Dataset entries:
▶

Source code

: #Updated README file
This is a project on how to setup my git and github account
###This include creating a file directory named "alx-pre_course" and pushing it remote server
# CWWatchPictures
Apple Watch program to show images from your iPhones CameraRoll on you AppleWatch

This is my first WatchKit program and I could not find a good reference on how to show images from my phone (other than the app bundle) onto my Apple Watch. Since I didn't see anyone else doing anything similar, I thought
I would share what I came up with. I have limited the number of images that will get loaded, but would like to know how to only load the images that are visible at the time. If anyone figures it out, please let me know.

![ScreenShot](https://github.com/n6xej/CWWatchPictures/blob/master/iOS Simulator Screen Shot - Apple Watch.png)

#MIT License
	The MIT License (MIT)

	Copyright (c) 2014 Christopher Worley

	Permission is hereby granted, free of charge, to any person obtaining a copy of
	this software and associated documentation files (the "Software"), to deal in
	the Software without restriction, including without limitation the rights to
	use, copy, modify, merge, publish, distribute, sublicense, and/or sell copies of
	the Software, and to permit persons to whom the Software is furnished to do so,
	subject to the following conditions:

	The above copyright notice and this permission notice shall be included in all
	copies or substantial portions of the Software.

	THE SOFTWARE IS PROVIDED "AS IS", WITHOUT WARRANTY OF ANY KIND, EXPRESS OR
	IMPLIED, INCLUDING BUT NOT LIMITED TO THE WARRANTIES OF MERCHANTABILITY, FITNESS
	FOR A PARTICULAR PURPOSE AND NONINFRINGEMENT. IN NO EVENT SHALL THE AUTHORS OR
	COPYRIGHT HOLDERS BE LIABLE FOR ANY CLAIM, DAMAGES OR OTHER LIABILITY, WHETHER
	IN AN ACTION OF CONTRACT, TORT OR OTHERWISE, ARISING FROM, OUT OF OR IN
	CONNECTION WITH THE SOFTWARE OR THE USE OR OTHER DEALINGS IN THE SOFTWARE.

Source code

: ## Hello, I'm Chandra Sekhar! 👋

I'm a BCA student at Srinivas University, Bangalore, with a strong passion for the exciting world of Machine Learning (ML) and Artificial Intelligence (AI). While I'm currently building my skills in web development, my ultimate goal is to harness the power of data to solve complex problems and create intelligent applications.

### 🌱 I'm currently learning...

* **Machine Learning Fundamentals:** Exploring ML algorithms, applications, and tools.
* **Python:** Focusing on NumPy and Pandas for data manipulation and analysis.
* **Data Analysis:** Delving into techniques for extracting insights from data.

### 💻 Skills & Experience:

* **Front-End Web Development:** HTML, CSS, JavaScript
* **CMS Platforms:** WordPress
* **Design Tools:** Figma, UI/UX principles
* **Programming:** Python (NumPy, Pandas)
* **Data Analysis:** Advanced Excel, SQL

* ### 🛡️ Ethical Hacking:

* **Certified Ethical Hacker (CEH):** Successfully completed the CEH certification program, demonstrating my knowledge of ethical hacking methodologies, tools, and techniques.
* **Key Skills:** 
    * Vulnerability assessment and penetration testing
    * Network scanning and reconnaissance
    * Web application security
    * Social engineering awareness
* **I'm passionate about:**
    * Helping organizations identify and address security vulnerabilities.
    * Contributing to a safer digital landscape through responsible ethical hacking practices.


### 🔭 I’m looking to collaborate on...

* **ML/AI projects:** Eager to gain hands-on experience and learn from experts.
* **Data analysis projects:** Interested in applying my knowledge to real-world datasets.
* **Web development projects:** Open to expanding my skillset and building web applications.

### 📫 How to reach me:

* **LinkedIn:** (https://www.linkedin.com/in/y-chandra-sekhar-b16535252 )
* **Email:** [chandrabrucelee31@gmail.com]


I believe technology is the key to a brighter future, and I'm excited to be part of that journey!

◀

Work required »
If a line in the records contains the word "world", copy it out.

Exercise result »
I'm a BCA student at Srinivas University, Bangalore, with a strong passion for the exciting world of Machine Learning (ML) and Artificial Intelligence (AI). While I'm currently building my skills in web development, my ultimate goal is to harness the power of data to solve complex problems and create intelligent applications.
* **Data analysis projects:** Interested in applying my knowledge to real-world datasets.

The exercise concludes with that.